Activity: Only the count is wanted here: how many lines of the entries hold the string "Mülistrasse"?

[[ Provided entries open ]]

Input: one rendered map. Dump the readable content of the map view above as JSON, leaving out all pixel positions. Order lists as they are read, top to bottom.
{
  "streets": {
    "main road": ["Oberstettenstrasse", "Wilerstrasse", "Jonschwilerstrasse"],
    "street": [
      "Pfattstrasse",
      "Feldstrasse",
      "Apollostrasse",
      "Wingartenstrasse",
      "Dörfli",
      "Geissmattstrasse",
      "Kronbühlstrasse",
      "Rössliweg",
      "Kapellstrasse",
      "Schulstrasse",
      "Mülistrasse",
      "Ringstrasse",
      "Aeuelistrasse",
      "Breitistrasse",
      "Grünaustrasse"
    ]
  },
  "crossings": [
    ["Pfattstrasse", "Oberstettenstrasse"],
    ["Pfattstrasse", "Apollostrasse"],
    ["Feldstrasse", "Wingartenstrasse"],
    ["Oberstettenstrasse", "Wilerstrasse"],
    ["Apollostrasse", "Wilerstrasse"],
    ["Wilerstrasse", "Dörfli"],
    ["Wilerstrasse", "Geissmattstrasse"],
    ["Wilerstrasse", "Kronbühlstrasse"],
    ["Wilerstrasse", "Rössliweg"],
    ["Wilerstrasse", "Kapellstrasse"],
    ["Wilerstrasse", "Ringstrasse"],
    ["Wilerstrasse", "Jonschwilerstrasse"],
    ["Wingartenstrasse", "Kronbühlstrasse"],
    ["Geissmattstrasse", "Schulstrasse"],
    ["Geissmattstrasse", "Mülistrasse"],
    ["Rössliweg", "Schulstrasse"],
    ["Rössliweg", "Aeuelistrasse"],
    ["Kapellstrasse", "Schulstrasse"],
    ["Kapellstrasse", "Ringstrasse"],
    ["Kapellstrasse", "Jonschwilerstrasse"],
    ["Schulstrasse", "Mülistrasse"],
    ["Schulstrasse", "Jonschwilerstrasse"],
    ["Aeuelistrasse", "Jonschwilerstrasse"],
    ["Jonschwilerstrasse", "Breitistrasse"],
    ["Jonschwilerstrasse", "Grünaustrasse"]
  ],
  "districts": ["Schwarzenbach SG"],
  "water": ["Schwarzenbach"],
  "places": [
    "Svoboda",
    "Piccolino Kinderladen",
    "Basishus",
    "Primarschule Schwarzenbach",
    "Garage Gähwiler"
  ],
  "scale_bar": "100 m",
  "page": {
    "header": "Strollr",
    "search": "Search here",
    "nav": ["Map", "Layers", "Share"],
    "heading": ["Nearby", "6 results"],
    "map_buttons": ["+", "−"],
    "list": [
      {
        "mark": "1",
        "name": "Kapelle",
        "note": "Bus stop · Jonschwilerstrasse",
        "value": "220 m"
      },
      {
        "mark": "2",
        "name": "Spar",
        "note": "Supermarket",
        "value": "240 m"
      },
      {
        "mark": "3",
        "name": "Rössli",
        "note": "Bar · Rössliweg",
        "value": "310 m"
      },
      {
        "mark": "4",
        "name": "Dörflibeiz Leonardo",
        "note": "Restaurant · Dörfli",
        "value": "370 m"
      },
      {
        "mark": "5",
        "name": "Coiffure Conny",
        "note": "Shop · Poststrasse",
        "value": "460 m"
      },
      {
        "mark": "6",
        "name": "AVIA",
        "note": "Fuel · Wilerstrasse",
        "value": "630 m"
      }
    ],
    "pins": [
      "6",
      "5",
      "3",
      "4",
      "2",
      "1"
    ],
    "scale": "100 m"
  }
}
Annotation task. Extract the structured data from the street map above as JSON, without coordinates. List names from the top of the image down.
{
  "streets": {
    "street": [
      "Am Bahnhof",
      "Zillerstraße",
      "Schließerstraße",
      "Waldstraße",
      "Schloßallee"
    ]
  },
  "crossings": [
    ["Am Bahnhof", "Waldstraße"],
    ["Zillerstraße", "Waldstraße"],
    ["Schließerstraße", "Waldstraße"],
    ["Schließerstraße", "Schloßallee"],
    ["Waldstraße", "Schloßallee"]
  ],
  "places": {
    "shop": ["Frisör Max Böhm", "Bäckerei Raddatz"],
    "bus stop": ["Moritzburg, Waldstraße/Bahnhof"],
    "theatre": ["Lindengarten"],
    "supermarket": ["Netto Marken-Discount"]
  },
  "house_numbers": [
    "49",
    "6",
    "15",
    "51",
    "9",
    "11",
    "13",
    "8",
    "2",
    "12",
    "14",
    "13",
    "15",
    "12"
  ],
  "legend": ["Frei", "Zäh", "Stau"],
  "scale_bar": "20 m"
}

[[ Provided entries closed ]]

Solution for this task: 3